Perempuan Inggris Diduga Praktikkan Setrika Payudara Untuk Hindari Pelecehan Seksual, Solusi Atau Penyiksaan?
25 Juli 2020 by LukyaniApakah ampuh hindari kekerasan seksual?
Kasus kekerasan seksual seperti perkosaan dan pelecehan seksual terhadap perempuan masih menjadi PR besar bagi masyarakat, tidak hanya di Indonesia. Masyarakat kerap masih memberlakukan victim blaming saat terjadi kasus kekerasan seksual.
Victim blaming ini yang akhirnya menjauhkan perempuan korban kekerasan seksual dari keadilan serta perlindungan. Korban justru mendapatkan beban ganda karena menjadi korban sekaligus pihak yang dinilai menyebabkan terjadinya kasus kekerasan seksual tersebut. Tanggung jawab terhadap terjadinya pelecehan seksual lebih banyak dilimpahkan kepada perempuan dan pilihan-pilihannya.
Seperti halnya yang saat ini tengah ramai dibicarakan di Inggris. Banyak perempuan di Inggris yang mempraktikkan teknik setrika payudara. Setrika payudara ini bertujuan menghambat pertumbuhan payudara agar tidak menarik perhatian lawan jenis, sehingga diharapkan perempuan bisa terhindar dari pelecehan dan kekerasan seksual.
Tapi, apakah benar begitu?
Praktik menyetrika payudara perempuan
Praktik menyetrika payudara perempuan dengan menggunakan sebongkah batu panas tengah merebak di Inggris. Praktik ini bertujuan untuk menghambat pertumbuhan payudara. Sebelum menyebar di Inggris, setrika payudara dilakukan oleh perempuan Afrika untuk melindungi diri dari pelaku kekerasan dan pelecehan seksual.
Praktik yang mengerikan ini bahkan sudah dilakukan oleh anak-anak perempuan yang mulai memasuki usia remaja di beberapa negara di Afrika, sebagaimana yang diceritakan oleh relawan di Yorkshire, Essex, dan London.
Praktik menyetrika payudara ini tentu sangat menyakitkan. Ia memberikan rasa sakit yang luar biasa pada perempuan, sehingga sangat wajar jika praktik ini digolongkan sebagai penyiksaan dan tindakan yang sia-sia.

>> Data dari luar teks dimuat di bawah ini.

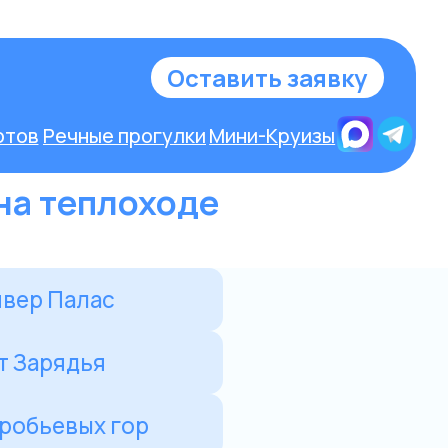
у
на теплоходе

Ndtv.com pada Minggu (27/1) melansir bahwa PBB menyebutkan praktik setrika payudara sebagai satu dari lima kejahatan yang tidak dilaporkan terkait kekerasan berbasis gender. Para pelaku praktik ini biasanya adalah para ibu yang menganggap bahwa cara ini ampuh untuk melindungi anak perempuan mereka dari kejahatan kekerasan seksual.
Memberikan luka batin dan fisik untuk perempuan
Para ahli medis dan para korban pun mengatakan bahwa praktik ini tidak hanya mendatangkan luka batin untuk mereka, tetapi juga memberikan luka pada fisik. Luka tersebut berupa infeksi dan ketidak mampuan perempuan untuk memberikan ASI, hingga risiko kanker payudara.

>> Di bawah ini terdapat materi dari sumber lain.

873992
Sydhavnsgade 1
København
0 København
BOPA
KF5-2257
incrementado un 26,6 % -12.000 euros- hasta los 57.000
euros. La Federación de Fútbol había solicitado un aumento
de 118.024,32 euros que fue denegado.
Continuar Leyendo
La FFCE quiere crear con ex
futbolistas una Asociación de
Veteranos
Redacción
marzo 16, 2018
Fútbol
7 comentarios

Seorang aktivis yang identitasnya tidak ingin diungkap melaporkan bahwa 15 hingga 20 persen praktik ini terjadi di wilayah Croydon, selatan ibu kota London. Ia pun mengatakan bahwa praktik ini dilakukan setiap seminggu sekali atau dua kali seminggu, bergantung pada hasilnya.
Sama seperti di Afrika, di Inggris pun praktik ini umumnya dilakukan oleh ibu, tante, atau nenek. Mereka menggunakan sebongkah batu panas yang dipijatkan pada payudara secara berulang-ulang untuk memecah jaringan payudara dan menghambat pertumbuhannya.
Sebenarnya, belum ada riset yang mengungkap data resmi mengenai jumlah pelaku praktik setrika payudara di Inggris. Margaret Nyuydzewira, Kepala Organisasi Perkembangan Perempuan dan Remaja Putri, memperkirakan sekitar seribu perempuan dan remaja putri menjadi subjek intervensi praktik ini.
Pihak kepolisian Inggris mengaku bahwa mereka belum menerima tuntutan hukum terkait praktik setrika payudara, namun pihaknya tidak menyangkal kecurigaan akan adanya praktik ini. Pemerintah Inggris pun berjanji akan benar-benar menghapus praktik ini, meski hingga sekarang belum ada langkah nyata yang diambil.
Sungguh tragis ketika perempuan harus merusak tubuhnya demi melindungi diri dari kejahatan kekerasan seksual. Praktik-praktik semacam ini tentu harus segera dihapuskan. Perempuan tidak perlu mengerdilkan diri hingga merusak tubuh sedemikian rupa untuk menghindari kejahatan. Mengapa tidak sama-sama menjadi manusia beradab sehingga pelecehan seksual tidak lagi menjadi opsi?